5G revenues are predicted to reach almost $270 billion by 2025 as more operators add 5G and focus on return on investment.
A study from Juniper Research shows that 5G operator-billed services will grow at a CAGR of 161 percent from 2019 to 2025, the first five years of proposed modern 5G services. The 2019 benchmark is earlier than some operators expected, accelerated from an initial deployment plan for 2020.
Five network operators made Juniper’s list of ‘most promising’ 5G programs: SK Telecom in South Korea, NTT Docomo in Japan, KT Corp in South Korea, China Mobile in China, and AT&T Mobility in the United States. They were ranked by time in development, breadth and value of partnerships, and progression of 5G network testing. In particular, SK Telekom came out on top because it has been trialing 5G in several fields (millimeter wave spectrum, MIMO, transmission, and network splicing) for two years.
The majority of revenue, 66 percent, is expected to come from North America and the Far East & China region by 2025.

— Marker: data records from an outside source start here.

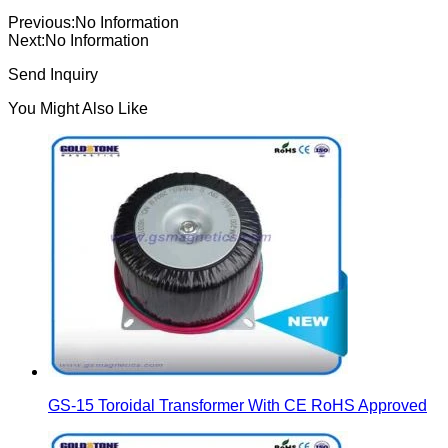
Previous:
No Information
Next:
No Information
Send Inquiry
You Might Also Like
GS-15 Toroidal Transformer With CE RoHS Approved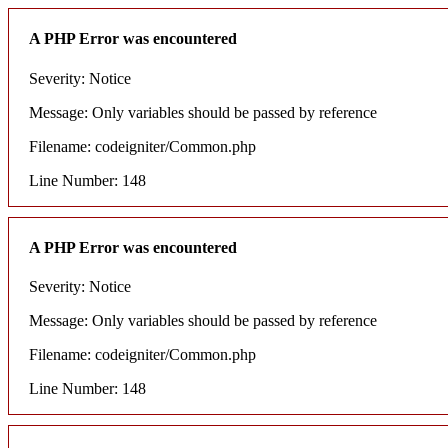
A PHP Error was encountered
Severity: Notice
Message: Only variables should be passed by reference
Filename: codeigniter/Common.php
Line Number: 148
A PHP Error was encountered
Severity: Notice
Message: Only variables should be passed by reference
Filename: codeigniter/Common.php
Line Number: 148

In a whitepaper, Juniper Research says operators are trying to maximize return on investment in order to cover the cost of 5G spectrum auctions and infrastructure build-out. One way to solve this might be to adopt more software-based network solutions to lower investment costs.
“Network virtualization will become increasingly prominent as operators aim to lower expenditures,” said research author Sam Barker. “Adoption of the technology is critical to the wide-ranging demands of future 5G networks.”